## EXERCISE INSTRUCTIONS
From the entries below, copy out all lines holding "shoulder".
===== DATA FOR THIS TASK
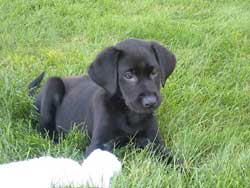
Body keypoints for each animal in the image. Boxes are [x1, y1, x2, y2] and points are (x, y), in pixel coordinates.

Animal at [29, 38, 176, 162]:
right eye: (128, 76)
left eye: (154, 72)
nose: (150, 102)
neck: (130, 114)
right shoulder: (98, 144)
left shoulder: (154, 141)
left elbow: (170, 157)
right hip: (52, 84)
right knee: (43, 130)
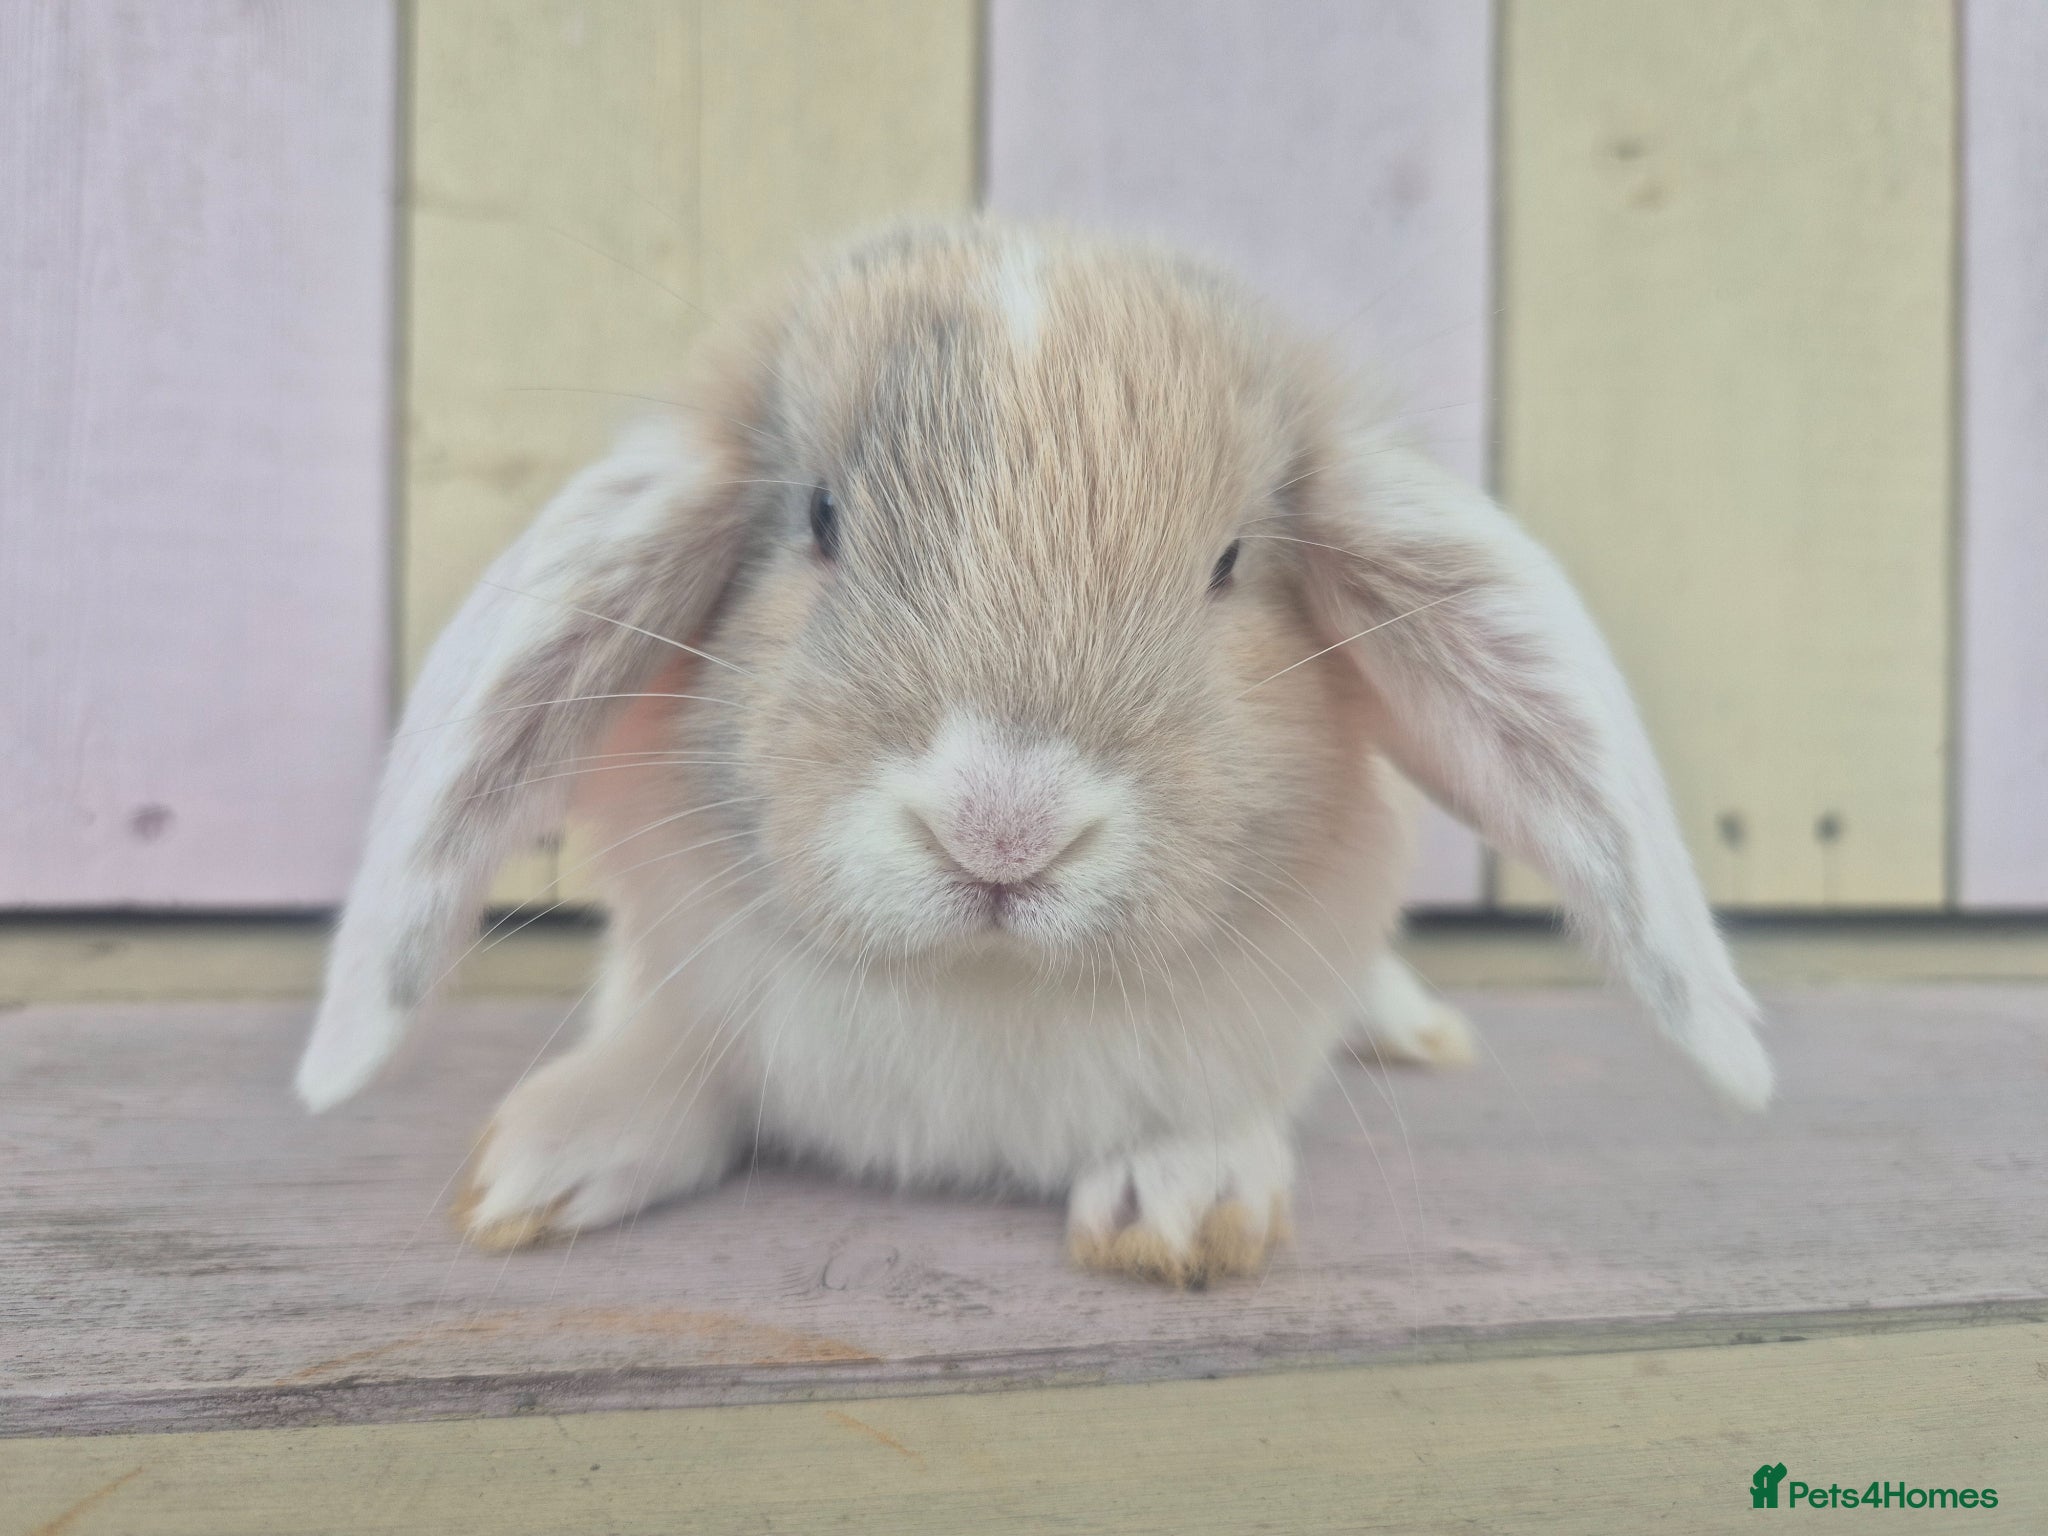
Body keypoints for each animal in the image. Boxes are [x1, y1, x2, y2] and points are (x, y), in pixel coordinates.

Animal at [295, 221, 1771, 1286]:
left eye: (1229, 564)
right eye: (819, 520)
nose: (1001, 828)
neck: (983, 993)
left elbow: (1209, 1127)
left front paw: (1185, 1204)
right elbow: (674, 1077)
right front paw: (535, 1164)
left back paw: (1414, 1031)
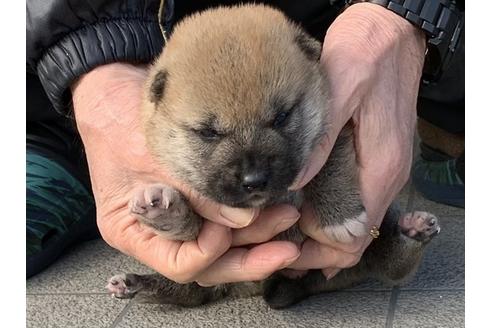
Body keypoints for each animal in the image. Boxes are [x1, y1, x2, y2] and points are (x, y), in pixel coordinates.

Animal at [106, 3, 438, 308]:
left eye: (281, 117)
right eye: (209, 132)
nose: (254, 180)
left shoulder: (335, 127)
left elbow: (329, 164)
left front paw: (340, 217)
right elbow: (189, 228)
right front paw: (162, 210)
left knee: (394, 265)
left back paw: (414, 231)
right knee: (188, 291)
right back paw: (135, 284)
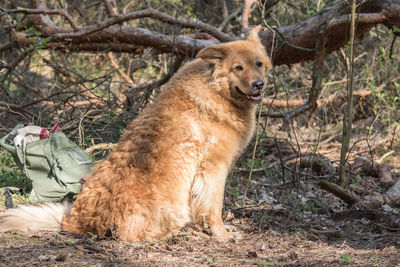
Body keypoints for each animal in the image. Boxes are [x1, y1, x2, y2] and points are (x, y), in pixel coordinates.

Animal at [0, 26, 272, 243]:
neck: (217, 90)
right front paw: (222, 234)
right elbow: (213, 207)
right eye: (238, 68)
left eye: (259, 63)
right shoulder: (214, 169)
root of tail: (76, 221)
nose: (259, 85)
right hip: (170, 208)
==========
## WRITTEN SOLUTION
right shoulder: (98, 144)
left shoulder: (154, 141)
left shoulder: (335, 127)
right shoulder: (214, 169)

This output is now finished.